Par contre, il n’est pas exclu d’entamer des discussions pour les sondages non encore évalués. Devant le Gouverneur, le représentant de la Commission départementale a confirmé «la volteface des Ics». «L’objet de la réunion tenue à Méouane avant le début des sondages était d’éviter ce genre de problème», rappelle-t-il. Les dégâts sont estimés à 103,7 ha, 170 trous de sondage, 38 mille 203 espèces arboricoles et forestières, 1251 mètres linéaires de haies vives pour un coût total de 760 millions 405 mille 859 F Cfa, évalue la Commission départementale en charge des évaluations. Soit seulement 1 million 178 mille 823 par paysan en moyenne. «Les Ics, plutôt que de respecter leur engagement, veulent imposer aux paysans 235 millions 970 mille 699 F Cfa, soit une différence de 524 millions 435 mille 160 F. Ainsi elles ne veulent payer que 31% de ce qu’elles doivent aux paysans», dénotent les impactés.
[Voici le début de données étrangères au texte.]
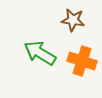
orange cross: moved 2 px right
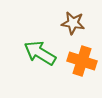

ARRET DES SONDAGES MINIERS ET BLOCUS DE CERTAINS SITES - LES ICS AU BORD DE L’ASPHYXIE
Avec l’arrêt des sondages miniers des Industries chimiques du Sénégal (Ics) à la suite d’un arrêté du sous-préfet de l’arrondissement de Méouane le 3 juin dernier, la société avait alerté sur «les faits liés à la situation inquiétante qui perdure tout en se dégradant depuis plusieurs jours, mettant progressivement à l’arrêt les activités de l’entreprise». «Les activités minières des Ics sont à l’arrêt depuis le mardi 28 mai 2024 suite au blocage des sites d’extraction et de traitement du minerai par un certain nombre de personnes. Ainsi, depuis le samedi 1er juin 2024, la ligne de chemin de fer reliant les sites a été bloquée, ce qui empêche l’évacuation de l’acide phosphorique et, par conséquent, provoque un arrêt progressif de la fabrication de ce produit», note l’entreprise. Pourquoi une telle situation ? A en croire la Cellule de communication, les Ics conduisent simultanément des travaux d’exploration et d’exploitation, dans le cadre des concessions minières pour l’exploitation des phosphates de chaux de Tobène-Nord et de Tobène-Sud, renouvelées en 2008 par décret et valables jusqu’en 2033. L’objet du blocage noté depuis le mardi 28 mai 2024 découle de la nouvelle demande des personnes impactées quant à la compensation de la dernière campagne d’exploration. Toutefois, elle assure qu’«une telle situation impacte directement les 5 mille emplois directs générés par la société et les communautés environnantes dont les Ics constituent le principal moteur économique et social».